Credit cards can be a useful financial tool, but used incorrectly, they can be quite destructive to an individual’s personal finances. The amount of credit card debt across the UK, along with supporting statistics, can give us insight into how Brits are using their credit cards.
Total credit card debt was £72.1 billion at the beginning of 2020, down slightly from £72.4 billion in 2019. That was the first decline in credit-card debt since 2013. Debt had dropped steadily up to 2013 — a result of individuals reducing debt following the Great Recession — but then began a steady climb in the years following 2013.
Following along with total credit card debt, the average credit card debt per household fell in the years leading up to 2013, but rose for the nine years that followed. The most recent level of £2,592 from the beginning of 2020 was a slight decline from £2,601 at the start of 2019.
Interest rates on credit cards tend to be much higher than other forms of lending. And in recent years, rates have seen a steep rise. At the midpoint of 2018, the average representative rate stood at 18.26%. Roughly two years later, the representative rate had risen more than two percentage points, to 20.65%. This makes it especially important that consumers be wary of carrying debt on credit cards at standard rates.
Part of the reason for high interest rates on credit cards is the fact that banks regularly write off debts they won’t be able to collect. In the wake of the Great Recession, write-offs spiked, and in 2010, banks wrote off more than £2 billion in a single quarter. In recent years, write-offs have fallen to much lower levels. In the quarter ending 30 March 2020, banks wrote off £339 million.
These lower levels of write-offs make banks more profitable on their credit-card lending, but also encourage higher competition in the industry and often better deals for consumers, including longer 0% introductory offers aimed at attracting new customers.
There aren’t drastic differences in the percentage of UK residents with non-property financial debts by region, with most regions showing around half of residents holding some form of financial debt. These debts include credit card debt, but also other forms of financial debt, like hire purchases. The East Midlands had the highest level of indebted residents, with 53% holding non-property financial debt, while the West Midlands had the lowest, at 45%.
The percentage of residents that see their financial debts as a “heavy burden” varies more by region. While only 8% of those in Scotland see their financial debts as a heavy burden, 22% of Londoners feel a heavy burden from their financial debts.
When looking at non-property financial debt by age, there is a big jump in the percentage of individuals with this type of debt between the 16-24 age range and the 25-34 age range. Only 23% of those in the 16-24 age range have non-property financial debts. That jumps to 51% for the 25-34 age group, the highest of any age group. In older age groups the percentage of individuals with these debts falls steadily, until it reaches a low of 15% for those 65 and older.
In contrast to the high percentage of individuals 25-34 that have non-property financial debts, only 13% find those debts to be a “heavy burden”. That’s similar to the 16-24 age group (12%) and the 35-44 age group (13%). The feeling of being heavily burdened by financial debt peaks for the 45-54 age group at 17%, but then steadily declines to a low of 7% for those 65 and older.

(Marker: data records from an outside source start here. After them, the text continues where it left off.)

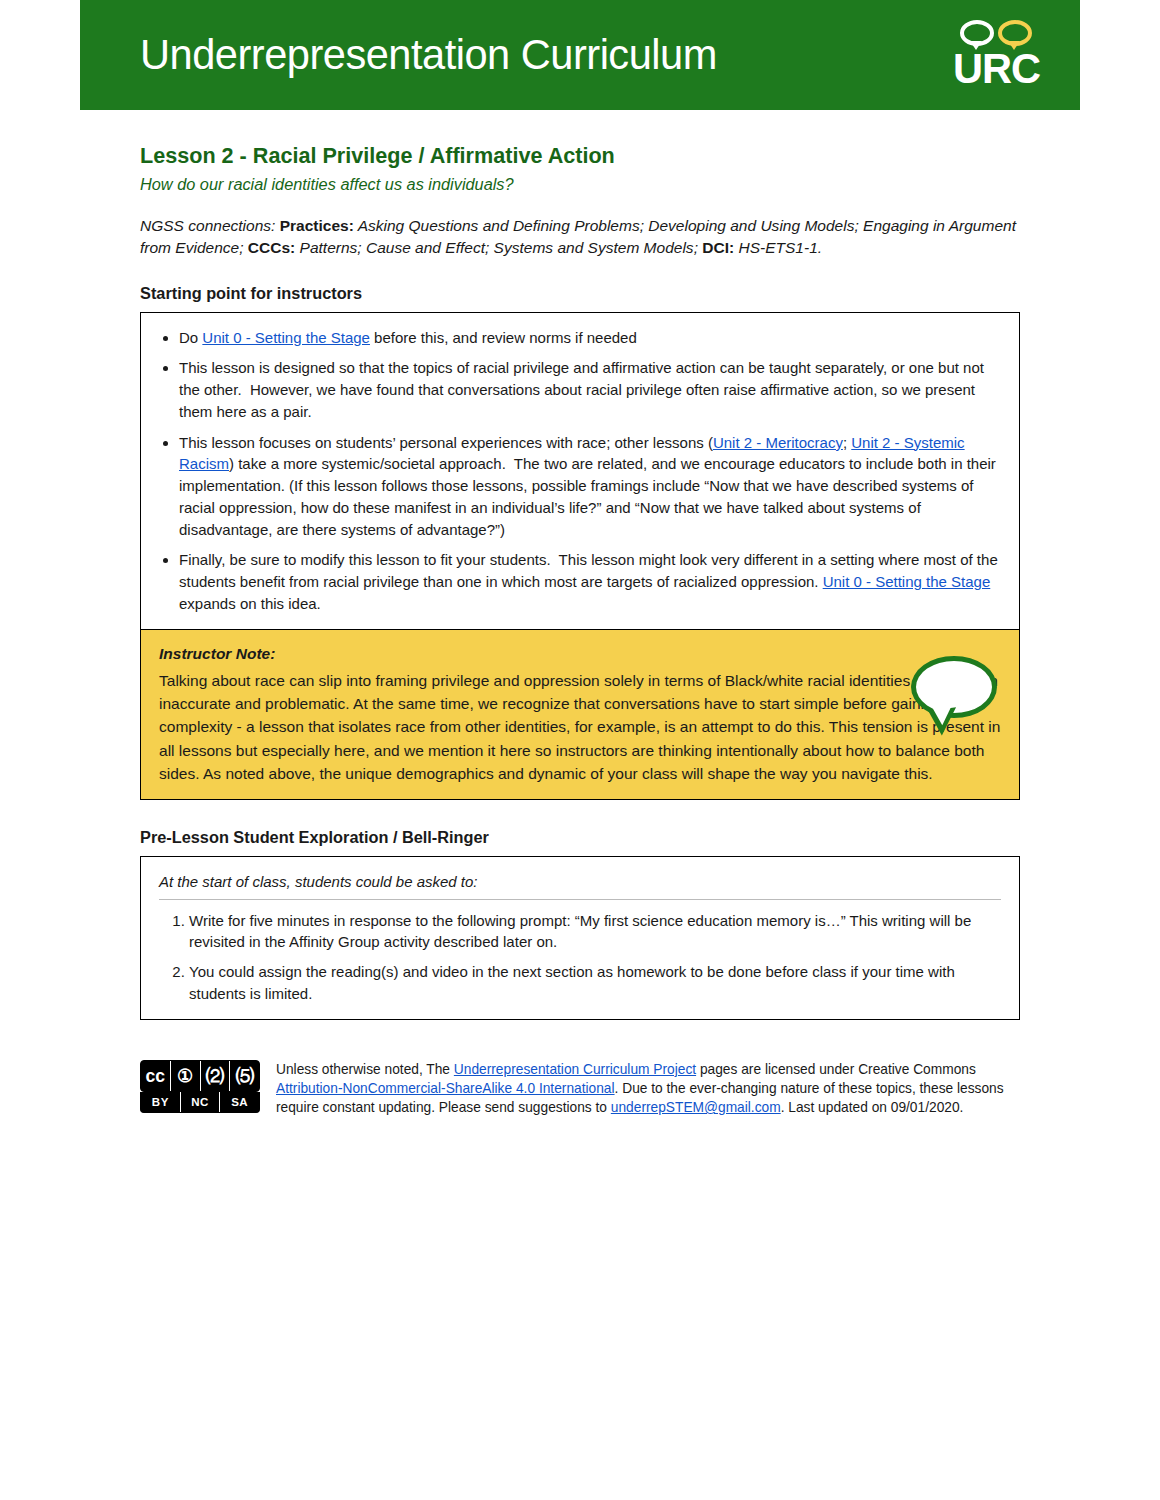Underrepresentation Curriculum
URC
Lesson 2 - Racial Privilege / Affirmative Action
How do our racial identities affect us as individuals?
NGSS connections: Practices: Asking Questions and Defining Problems; Developing and Using Models; Engaging in Argument from Evidence; CCCs: Patterns; Cause and Effect; Systems and System Models; DCI: HS-ETS1-1.
Starting point for instructors
Do Unit 0 - Setting the Stage before this, and review norms if needed
This lesson is designed so that the topics of racial privilege and affirmative action can be taught separately, or one but not the other. However, we have found that conversations about racial privilege often raise affirmative action, so we present them here as a pair.
This lesson focuses on students’ personal experiences with race; other lessons (Unit 2 - Meritocracy; Unit 2 - Systemic Racism) take a more systemic/societal approach. The two are related, and we encourage educators to include both in their implementation. (If this lesson follows those lessons, possible framings include “Now that we have described systems of racial oppression, how do these manifest in an individual’s life?” and “Now that we have talked about systems of disadvantage, are there systems of advantage?”)
Finally, be sure to modify this lesson to fit your students. This lesson might look very different in a setting where most of the students benefit from racial privilege than one in which most are targets of racialized oppression. Unit 0 - Setting the Stage expands on this idea.
Instructor Note:
Talking about race can slip into framing privilege and oppression solely in terms of Black/white racial identities. This is both inaccurate and problematic. At the same time, we recognize that conversations have to start simple before gaining complexity - a lesson that isolates race from other identities, for example, is an attempt to do this. This tension is present in all lessons but especially here, and we mention it here so instructors are thinking intentionally about how to balance both sides. As noted above, the unique demographics and dynamic of your class will shape the way you navigate this.
Pre-Lesson Student Exploration / Bell-Ringer
At the start of class, students could be asked to:
Write for five minutes in response to the following prompt: “My first science education memory is…” This writing will be revisited in the Affinity Group activity described later on.
You could assign the reading(s) and video in the next section as homework to be done before class if your time with students is limited.
cc ①⑵⑸
BY NC SA
Unless otherwise noted, The Underrepresentation Curriculum Project pages are licensed under Creative Commons Attribution-NonCommercial-ShareAlike 4.0 International. Due to the ever-changing nature of these topics, these lessons require constant updating. Please send suggestions to underrepSTEM@gmail.com. Last updated on 09/01/2020.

The statistics above give us a view on the levels of credit card debt in the country, as well as how consumers feel about the debts that they hold.
Looked at in the aggregate, rising credit card debt can actually be a sign of an improving economy, as it signals that consumers are more confident about the future and borrowing more. It is also likely a signal that less debt is getting written off by banks.
However, it’s important to weigh that economic signal against the fact that interest rates on credit cards are typically very high. Taking on and holding credit card debt can be a burden on households and lead to financial insecurity. For that reason, it’s important that consumers understand credit cards well, and understand both the advantages they have as well as the risks they pose.
We have endeavoured to use only high-quality primary sources for this research, and have cited sources with each graph. Some of the statistics require calculations on our part and may therefore not match exactly other sources of the same information (average credit card debt per household, for example, relies on matching up-to-date figures for both total UK credit card debt and the number of households in the UK). Key sources include the Bank of England and the Office for National Statistics.